Vanderbilt University Medical Center Supply Chain Exec Describes Progress on Clinical Integration
As health systems participate in more value-based payment models, what is the role of supply chain executives? According to Teresa Dail, R.N., chief supply chain officer at Vanderbilt University Medical Center (VUMC), it is crucial that supply chain becomes more clinically integrated and that decisions about purchasing and deployment are evidence-based, equitable and patient-focused.
Dail oversees VUMC’s $1 billion supply chain, which includes everything from value analysis (VUMC’s Medical Economic Outcomes Committee process), contracting, procurement and accounts payable to the logistics of receiving and inventory and equipment management.
In 2018, the Association for Healthcare Resource and Materials Management (AHRMM) began promoting the concept of Clinically Integrated Supply Chain (CISC) as an interdisciplinary approach to deliver patient care with the highest value. In a Feb. 18 webinar put on by the American Hospital Association Physician Alliance, Dail, AHRMM’s immediate past board chair, detailed how CISC has been implemented at Vanderbilt and how it has helped to align executives, clinicians and the supply chain team with value-based payment models.
A leader in the healthcare supply chain world, in 2014 Dail helped established the Vanderbilt Supply Chain Collaborative and Supply Chain Consulting, which offers volume aggregation, new service model creation and sharing of ideas with approximately 50 hospitals and multiple non-acute care facilities nationwide. The 1,000-bed VUMC gets better pricing on everything from spine implants to pharmaceuticals — and saves about $4 million to $5 million annually as a result — because of its leadership of and participation in the collaborative.
She said that executives traditionally think of supply chain as focused inside the four walls of the hospital, but care trends are changing and supply chain executives need to be involved in other decisions. For instance, during mergers and acquisitions, it is important to merge clinical needs with supply chain processes. When considering interoperability of medical devices, health systems need to get the right language into contracts. “We need to be thinking about where to impact cost drivers across the continuum of care,” Dail explained. More care is being provided beyond visits to the emergency department or a hospital admission.
At Vanderbilt, teams of clinicians and supply chain execs come together to study data and look at how closely clinicians are sticking to agreed-upon contracts with vendors about which supplies will be used. Even though Vanderbilt has strong processes in place, Dail admitted that it has been a struggle at times to get leaders to take ownership. She said supply chain executives can share this data but can’t manage changes in process at the physician and clinician level.

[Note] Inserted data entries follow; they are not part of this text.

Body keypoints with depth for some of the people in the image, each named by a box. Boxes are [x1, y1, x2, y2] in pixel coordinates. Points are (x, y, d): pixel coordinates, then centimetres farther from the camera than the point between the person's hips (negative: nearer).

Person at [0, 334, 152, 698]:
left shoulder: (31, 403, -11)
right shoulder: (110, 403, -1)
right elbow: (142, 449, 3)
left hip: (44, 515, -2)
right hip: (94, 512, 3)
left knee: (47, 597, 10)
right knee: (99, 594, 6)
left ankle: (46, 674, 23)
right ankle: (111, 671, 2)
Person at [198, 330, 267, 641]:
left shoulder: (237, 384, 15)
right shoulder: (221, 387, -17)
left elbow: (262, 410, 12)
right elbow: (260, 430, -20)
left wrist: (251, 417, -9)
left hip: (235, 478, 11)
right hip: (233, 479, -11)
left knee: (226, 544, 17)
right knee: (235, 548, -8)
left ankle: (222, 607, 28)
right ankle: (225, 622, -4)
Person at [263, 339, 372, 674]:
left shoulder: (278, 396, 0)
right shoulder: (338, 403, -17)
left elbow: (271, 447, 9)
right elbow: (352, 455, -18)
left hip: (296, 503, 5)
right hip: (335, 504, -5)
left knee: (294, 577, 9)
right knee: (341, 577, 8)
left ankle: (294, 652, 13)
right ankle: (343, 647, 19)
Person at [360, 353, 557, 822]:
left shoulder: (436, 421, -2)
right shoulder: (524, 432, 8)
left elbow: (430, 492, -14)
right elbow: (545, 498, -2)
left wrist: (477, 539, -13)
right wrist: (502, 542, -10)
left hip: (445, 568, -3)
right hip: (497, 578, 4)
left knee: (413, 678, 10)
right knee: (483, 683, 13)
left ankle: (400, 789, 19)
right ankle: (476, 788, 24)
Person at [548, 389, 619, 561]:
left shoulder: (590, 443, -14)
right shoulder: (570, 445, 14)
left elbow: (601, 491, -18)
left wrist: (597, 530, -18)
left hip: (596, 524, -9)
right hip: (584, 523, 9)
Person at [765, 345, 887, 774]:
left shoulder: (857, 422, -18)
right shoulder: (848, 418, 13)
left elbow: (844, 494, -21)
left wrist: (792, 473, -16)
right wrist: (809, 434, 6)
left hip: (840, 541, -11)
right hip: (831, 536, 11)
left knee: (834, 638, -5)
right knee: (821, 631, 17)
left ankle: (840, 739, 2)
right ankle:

“Vanderbilt does a fantastic job of contract compliance, but there are areas where we have leakage,” she said. Dail showed an example where they had a commitment with a vendor to use its mesh product for 90 percent of particular procedures but actually it is only used in 50 percent and clinicians are using another vendor’s product at a higher price for the other 50 percent. Supply chain can take this information to Medical Economic Outcomes Committee directors to study the deviation and determine if it is an area they need to work on.
Vanderbilt uses analytics to compare its own spending quarter to quarter but they also can see side-by-side comparisons to peer organizations to inform internal conversations about things like a lack of standardization appropriate for a certain case mix or procedure.
Supply chain executives can remind financial and clinical executives that savings achieved through volume contracting get re-invested into the organization. “Also, if there are savings we can tie to waste, we have a fiduciary responsibility to drive that value,” she said.
Beyond looking at cost, VUMC now has the capability to pull together quality data and cost drivers to look at the patient population across that spectrum. This shows how they are performing against a cohort of peers, not just on cost but also on length of stay, complication rates and readmissions. “Previously we had to do this manually using cost tools and having colleagues in quality pull out the same case types and give us metrics,” she said. “We see this combination as a game changer.”
With its eye on the quadruple aim, VUMC has created a startup for-profit subsidiary called Carefluent Connect to support the durable medical equipment and home medical equipment needs of patients as they transition from VUMC care into the home. Additional service offerings include patient transportation and nutritional needs. The company will either contract out for those services or provide them itself. “We believe we are going to be able to impact outcomes,” Dail said, “by taking a focused, managed approach to how services are provided outside the four walls of the hospital.”